* [WORK INSTRUCTION]
The records sit below this line. Repeat all of them exactly.

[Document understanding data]

== Segment start ==

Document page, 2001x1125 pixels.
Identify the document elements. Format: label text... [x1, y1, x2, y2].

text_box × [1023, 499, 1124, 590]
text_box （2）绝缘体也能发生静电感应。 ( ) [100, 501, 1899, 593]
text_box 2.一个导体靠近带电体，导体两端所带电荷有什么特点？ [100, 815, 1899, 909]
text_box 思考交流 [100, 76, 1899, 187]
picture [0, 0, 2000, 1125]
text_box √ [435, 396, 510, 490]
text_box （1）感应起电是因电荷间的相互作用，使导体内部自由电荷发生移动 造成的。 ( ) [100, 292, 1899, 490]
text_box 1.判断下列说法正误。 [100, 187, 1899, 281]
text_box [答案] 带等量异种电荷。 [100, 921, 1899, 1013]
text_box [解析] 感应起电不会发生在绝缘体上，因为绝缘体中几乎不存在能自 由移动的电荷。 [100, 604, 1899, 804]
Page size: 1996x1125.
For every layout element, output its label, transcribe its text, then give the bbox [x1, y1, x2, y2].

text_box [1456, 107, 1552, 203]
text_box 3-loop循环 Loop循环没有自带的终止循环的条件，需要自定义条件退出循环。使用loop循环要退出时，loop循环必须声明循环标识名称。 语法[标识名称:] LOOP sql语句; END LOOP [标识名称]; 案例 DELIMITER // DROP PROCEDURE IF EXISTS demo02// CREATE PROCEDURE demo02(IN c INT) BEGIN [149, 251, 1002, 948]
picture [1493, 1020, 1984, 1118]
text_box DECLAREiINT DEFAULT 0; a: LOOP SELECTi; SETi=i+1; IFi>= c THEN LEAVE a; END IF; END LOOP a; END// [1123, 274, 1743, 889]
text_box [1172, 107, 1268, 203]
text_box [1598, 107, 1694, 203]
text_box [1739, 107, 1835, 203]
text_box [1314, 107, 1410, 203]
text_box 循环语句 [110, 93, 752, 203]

== Segment end ==

* [RESULT OF THE EXERCISE]
Document page, 2001x1125 pixels.
Identify the document elements. Format: label text... [x1, y1, x2, y2].

text_box × [1023, 499, 1124, 590]
text_box （2）绝缘体也能发生静电感应。 ( ) [100, 501, 1899, 593]
text_box 2.一个导体靠近带电体，导体两端所带电荷有什么特点？ [100, 815, 1899, 909]
text_box 思考交流 [100, 76, 1899, 187]
picture [0, 0, 2000, 1125]
text_box √ [435, 396, 510, 490]
text_box （1）感应起电是因电荷间的相互作用，使导体内部自由电荷发生移动 造成的。 ( ) [100, 292, 1899, 490]
text_box 1.判断下列说法正误。 [100, 187, 1899, 281]
text_box [答案] 带等量异种电荷。 [100, 921, 1899, 1013]
text_box [解析] 感应起电不会发生在绝缘体上，因为绝缘体中几乎不存在能自 由移动的电荷。 [100, 604, 1899, 804]
Page size: 1996x1125.
For every layout element, output its label, transcribe its text, then give the bbox [x1, y1, x2, y2].

text_box [1456, 107, 1552, 203]
text_box 3-loop循环 Loop循环没有自带的终止循环的条件，需要自定义条件退出循环。使用loop循环要退出时，loop循环必须声明循环标识名称。 语法[标识名称:] LOOP sql语句; END LOOP [标识名称]; 案例 DELIMITER // DROP PROCEDURE IF EXISTS demo02// CREATE PROCEDURE demo02(IN c INT) BEGIN [149, 251, 1002, 948]
picture [1493, 1020, 1984, 1118]
text_box DECLAREiINT DEFAULT 0; a: LOOP SELECTi; SETi=i+1; IFi>= c THEN LEAVE a; END IF; END LOOP a; END// [1123, 274, 1743, 889]
text_box [1172, 107, 1268, 203]
text_box [1598, 107, 1694, 203]
text_box [1739, 107, 1835, 203]
text_box [1314, 107, 1410, 203]
text_box 循环语句 [110, 93, 752, 203]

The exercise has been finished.